■ **EXERCISE OBJECTIVE**: According to the discussion of task-based language learning, which entry under "Related approaches" should be deleted?

■ **DOCUMENT SEGMENT**:
════════════════

I've learned multiple foreign languages, and I've yet to come across a language learning method that couldn't be called "task-based". Every book uses dialogues, and all dialogues can be described as accomplishing a task (the task of introducing yourself, the task of returning an item to a shop, the task of reporting a theft...).

This article talks about a method which isn't "purely" task-based. It seems to me that "tasks" are just a part of language learning, and all language learning methods are to some degree "task-based". So, "task-based language learning" is also "grammar-based", because it involves grammar, and it's also "vocabulary-based", because it involves words...

Yep, I think this is nothing but a marketing term masquerading as a topic. The amount of descriptive test without references reinforces my thinking. Gronky (talk) 10:18, 24 January 2011 (UTC)[reply]

UPDATE: I guess there's a topic "tasks (language learning tool)", and some methods are more task-based than others. No method is 100% or 0% task-based (just as no method is 100% or 0% grammar-based). A method that focusses a lot on tasks could be called "task-based", but it's just a label. This article shouldn't be about the label, it should be about the concept, which is "tasks (language learning tool)". Gronky (talk) 10:51, 24 January 2011 (UTC)[reply]

This really is a topic

For language education professionals, like me, this is very much a topic. It is one of the major developments of Communicative Language Teaching. In terms of Related approaches, at the bottom, Dogme should be deleted. I can't imagine, and I hope my suspicions are wrong, who added this. If anything is related, try webquests and communicative language teaching.

════════════════

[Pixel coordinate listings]
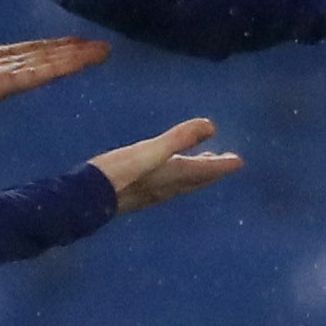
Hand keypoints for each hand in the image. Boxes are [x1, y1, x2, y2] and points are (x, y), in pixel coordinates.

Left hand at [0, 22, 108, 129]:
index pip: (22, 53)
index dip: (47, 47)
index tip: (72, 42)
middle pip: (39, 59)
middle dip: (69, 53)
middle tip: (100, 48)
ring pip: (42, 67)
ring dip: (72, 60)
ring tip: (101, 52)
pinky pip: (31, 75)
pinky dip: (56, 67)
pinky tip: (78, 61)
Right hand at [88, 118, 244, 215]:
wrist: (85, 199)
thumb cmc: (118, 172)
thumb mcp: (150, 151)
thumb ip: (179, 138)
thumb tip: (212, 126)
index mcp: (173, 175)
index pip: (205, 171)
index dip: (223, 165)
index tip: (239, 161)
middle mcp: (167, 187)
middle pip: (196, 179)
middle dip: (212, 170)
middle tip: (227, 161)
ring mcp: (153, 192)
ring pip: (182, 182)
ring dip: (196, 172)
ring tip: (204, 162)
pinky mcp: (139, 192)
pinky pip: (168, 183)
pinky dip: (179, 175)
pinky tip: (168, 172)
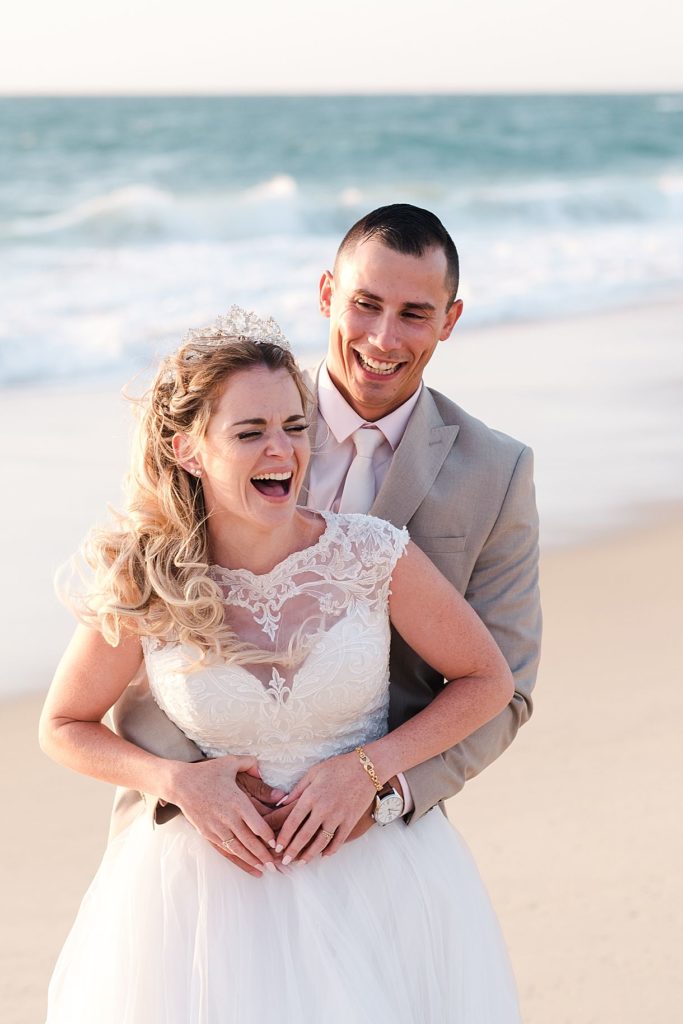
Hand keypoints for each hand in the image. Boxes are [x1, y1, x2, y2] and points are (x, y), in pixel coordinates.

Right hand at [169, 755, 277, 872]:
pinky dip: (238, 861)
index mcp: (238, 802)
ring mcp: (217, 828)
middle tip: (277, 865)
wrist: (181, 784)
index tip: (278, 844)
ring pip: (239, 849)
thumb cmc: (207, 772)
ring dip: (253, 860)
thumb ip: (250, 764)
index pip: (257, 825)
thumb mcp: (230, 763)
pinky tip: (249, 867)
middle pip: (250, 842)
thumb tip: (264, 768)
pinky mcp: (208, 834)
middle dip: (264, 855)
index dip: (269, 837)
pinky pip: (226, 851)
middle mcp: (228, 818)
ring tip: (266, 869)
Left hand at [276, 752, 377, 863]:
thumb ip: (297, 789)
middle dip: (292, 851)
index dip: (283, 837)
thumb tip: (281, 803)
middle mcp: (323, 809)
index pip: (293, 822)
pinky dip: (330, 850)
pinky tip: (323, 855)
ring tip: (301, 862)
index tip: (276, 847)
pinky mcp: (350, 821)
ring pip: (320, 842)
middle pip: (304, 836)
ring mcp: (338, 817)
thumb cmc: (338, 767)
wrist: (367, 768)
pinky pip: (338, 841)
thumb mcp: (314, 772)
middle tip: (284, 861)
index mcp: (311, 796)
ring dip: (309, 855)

════════════════

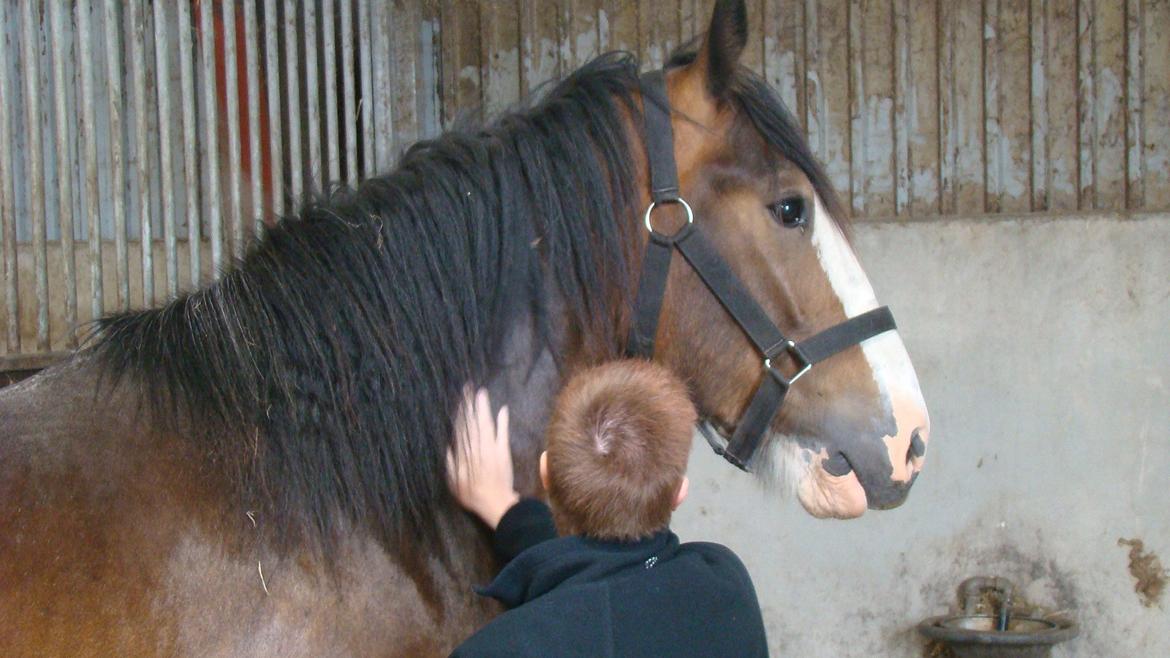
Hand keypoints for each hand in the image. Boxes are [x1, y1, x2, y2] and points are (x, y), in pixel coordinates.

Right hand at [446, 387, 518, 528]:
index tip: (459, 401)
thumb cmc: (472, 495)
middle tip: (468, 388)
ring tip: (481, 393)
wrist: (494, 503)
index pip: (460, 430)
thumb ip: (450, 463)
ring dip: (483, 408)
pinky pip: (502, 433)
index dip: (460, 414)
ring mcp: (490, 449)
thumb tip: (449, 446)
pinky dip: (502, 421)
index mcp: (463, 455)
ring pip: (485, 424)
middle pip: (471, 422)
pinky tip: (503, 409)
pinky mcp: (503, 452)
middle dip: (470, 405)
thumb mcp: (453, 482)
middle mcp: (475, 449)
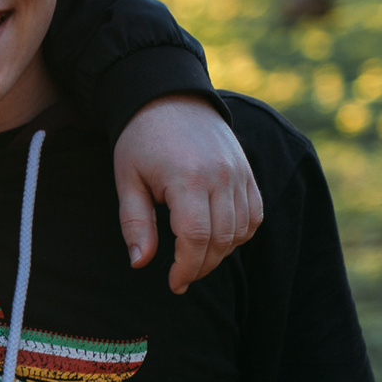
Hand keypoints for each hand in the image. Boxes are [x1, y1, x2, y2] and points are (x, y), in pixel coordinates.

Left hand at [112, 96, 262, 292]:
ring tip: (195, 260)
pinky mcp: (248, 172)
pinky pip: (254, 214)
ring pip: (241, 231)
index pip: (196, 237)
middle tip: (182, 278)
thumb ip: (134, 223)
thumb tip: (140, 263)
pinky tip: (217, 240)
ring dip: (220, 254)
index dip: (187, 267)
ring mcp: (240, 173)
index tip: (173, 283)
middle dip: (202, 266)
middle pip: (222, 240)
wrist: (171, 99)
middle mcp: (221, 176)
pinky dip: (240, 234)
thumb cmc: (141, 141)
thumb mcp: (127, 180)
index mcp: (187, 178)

════════════════

■ **OUTPUT**: Dogme